For all the progress they made in the national eye by qualifying for a BCS game, the Bears undid much of its goodwill by getting stomped 52-42 in the Fiesta Bowl by the American Athletic Conference champion Central Florida.

To really establish itself as a national power, the Bears cannot have a repeat of the Fiesta Bowl with the eyes of the nation on them.

Baylor took strides in 2013 toward being an elite college football team. Getting near the top is hard; getting to the top is even harder.

This is the first year of the College Football Playoff. Only four teams will make the playoff, which means that one of the Power Five conferences will get left out. For Baylor to get into the playoff, it will likely have to go through the conference unscathed.

Few expect the Bears to get past No. 4 Oklahoma or truly compete for a national championship, and that’s just how Briles likes it.

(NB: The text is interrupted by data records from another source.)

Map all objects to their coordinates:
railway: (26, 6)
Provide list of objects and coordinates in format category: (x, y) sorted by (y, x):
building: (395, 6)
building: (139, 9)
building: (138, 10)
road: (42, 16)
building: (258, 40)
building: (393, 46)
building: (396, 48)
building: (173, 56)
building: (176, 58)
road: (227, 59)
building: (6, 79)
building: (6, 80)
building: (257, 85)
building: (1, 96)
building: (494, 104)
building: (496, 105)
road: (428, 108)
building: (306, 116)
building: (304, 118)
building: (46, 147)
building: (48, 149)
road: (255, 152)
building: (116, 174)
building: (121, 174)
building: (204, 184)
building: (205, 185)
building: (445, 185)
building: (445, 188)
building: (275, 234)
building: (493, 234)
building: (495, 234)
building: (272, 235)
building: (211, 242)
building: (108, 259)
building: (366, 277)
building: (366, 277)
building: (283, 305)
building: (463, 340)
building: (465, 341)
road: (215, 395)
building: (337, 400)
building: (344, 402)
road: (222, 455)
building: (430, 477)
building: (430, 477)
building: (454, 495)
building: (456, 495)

“We have a lot of things to prove,” Briles said. “There are a lot of things out there we haven’t done, so we have a lot of motivation, we have a lot of pride, but we have a great product to put it in. Once we feel like we’ve done something, then we’re done.”

Baylor will open its season at 6:30 p.m. on Aug. 31 against SMU. The Bears will open their $260 million McLane Stadium on the banks of the Brazos River, bringing football back on Baylor’s campus. The game will be nationally broadcast on Fox Sports 1.